Si Emon, pedofil melankoli yang selalu menulis dayeri setelah mencabuli korbannya. Apa mungkin dia bakal ditulis kaya gini.
"dear dayeri. hari ini aku seneng den lagi. aku dapet korban lagi, anaknya lucu, agak kebiji-bijian gitu deh. eh, udah dulu ya, aku mau jalan-jalan nyari korban lagi"
***
"yang jelas dia punya cerita di sana" kataku menimpali.
***
Kriminal selalu punya cerita, kenapa dia begitu, apa alasannya berbuat begitu, terlepas dari benar tidaknya perilaku mereka. Jika menyangkut perilaku manusia, aku terkadang tidak berfikir tentang salah benarnya, karena kita mengatakan hal yang sudah terlanjur terjadi atau tengah terjadi, aku malah berfikir tentang mengapa mereka begitu, mereka sedang sakit apa, bagaimana ceritanya, bagaimana mengobatinya, dan pertanyaan lainnya.
Emon, jelas dia merusak banyak hal, apa dia berniat merusak? Dia sendiri jelas rusak. Lantas bagaimana melogika ini, bagaimana bisa orang yang bahkan tidak bisa membedakan tentang hal benar dan salah itu rusak? Korbannya jelas trauma dan harus mendapat penanganan yang tepat, jelas tidak bisa kehilangan memori begitu saja, apalagi bertahan hidup ditengah manusia yang senang menanam hal tabu, takut akan kenyataan dan kejujuran, mereka benar-benar harus dipelihara dengan tepat agar Emon tidak beranak pinak di diri mereka. Pedofilnya Emon memang harus dihabisi, tapi Emonnya sendiri bagaimana hidupnya nanti.
Memperbaiki sesuatu bukan benar-benar pekerjaanku, tapi aku melihat perbaikan dapat dilakukan dengan melihat masalalu. Kamu perlu tau apa yang salah dari adonan kuemu hingga akhirnya kuemu itu jadi bantet, karena kamu tidak ingin membuat kue bantet untuk yang kedua kalinya. Perjalanan hidup itu rumit, tapi tersistematis untuk membentuk sebuah karakter tertentu. Bicara tentang sebab mengapa Emon begitu, apa karena trauma masa lalu? atau karena ada abnormalitas neurologis dikepalanya?
***
Aku melihat anak kecil seperti suatu hal baru, proyek masa depan, dan aku turut membangunnya. Maka di depan mereka aku menampakkan wajah semangat, maka ketika mereka melihatku aku tersenyum riang bergerilya membelalak mata, maka berjanji dengan mereka aku berusaha tak mengingkari, tidak gampang, karena aku bukan orang yang semangat, bukan orang yang benar-benar selalu gembira, bukan orang yang selalu tepat janji, tapi basis itu harus dibangun. Bukan berarti mereka tidak boleh melihat hal pahit, mereka tentu boleh melihatnya, dan bantu mereka meraba hal positif di tengah pahit itu agar mereka tetap bisa bangun dan berdiri di sana.

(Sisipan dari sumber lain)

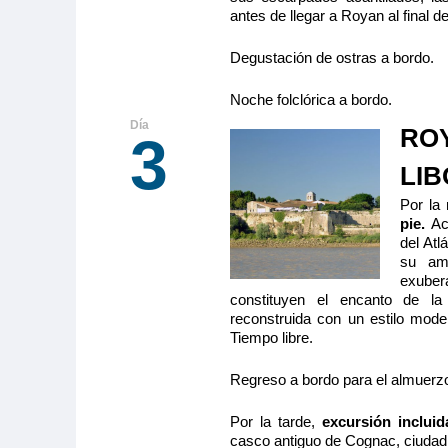
antes de llegar a Royan al final de
MS Cyrano
PUENTE SU
Degustación de ostras a bordo.
Camarote amp
con cama gr
Noche folclórica a bordo.
(lavabo, du
privados, toall
ROY
secador, tele
3
fuerte y radio. Situado en el puente superior con b
ventanas panorámicas correderas, ofrece una vis
LIB
del paisaje.
Por la
pie.
Ac
del Atl
Tamaño
Ocupa
su amb
2
11.00m
2
exuber
Categoría
constituyen el encanto de la
5 anclas
reconstruida con un estilo mode
Tiempo libre.
MS Cyrano
Regreso a bordo para el almuerz
PUENTE IN
Por la tarde,
excursión incluid
SEPARABLE
casco antiguo de Cognac, ciudad d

Karena aku ingat masa-masa kecilku yang traumatis, ketika melihat adegan ini adegan itu, masih teringat jelas. Kata "jangan", gambaran tentang perilaku yang "jangan dilakukan", jika begini maka begini, jika begitu maka begitu, semua itu memodifikasi perilaku, kumpulan masa lalu itu membuatku sekarang berperilaku begini, menjadi aku yang begini. Begitu caranya membangun, menurutku, lama, sulit, tapi gunakan hati, dan harus maksimal, jika memang tidak ingin kuenya bantet.
Emon juga hidup di dunia yang sama denganku, dengan pengalaman yang berbeda, maka kami kemudian meninggali dunia kami sendiri-sendiri. Entah apakah ada hal traumatis yang dialaminya, apakah ada yang peduli? Ada, pasti. Tapi beberapa orang lebih suka menghakimi kriminal itu, dengan niat membalas? atau sekadar membuat mereka terkurung agar tidak bisa mengulangi perbuatannya? atau dalam upaya agar mereka jera? Aku tidak sepenuhnya mengerti penjara. Semua orang punya luka, semua orang punya penyakit, semua orang pernah terjatuh, semua orang itu orang, manusia, sama seperti aku, ada baik ada buruknya, aku pun sakit dan tentu ingin sembuh.
Apa dunia hanya akan terus berisi orang sakit, sembuh, sakit, sembuh, lantas cita-cita untuk menciptakan kesehatan jiwa secara masal itu hanya lelucon optimis? Jika iya, maka dunia sebenarnya seperti sebuah lahan, hanya sebuah lahan.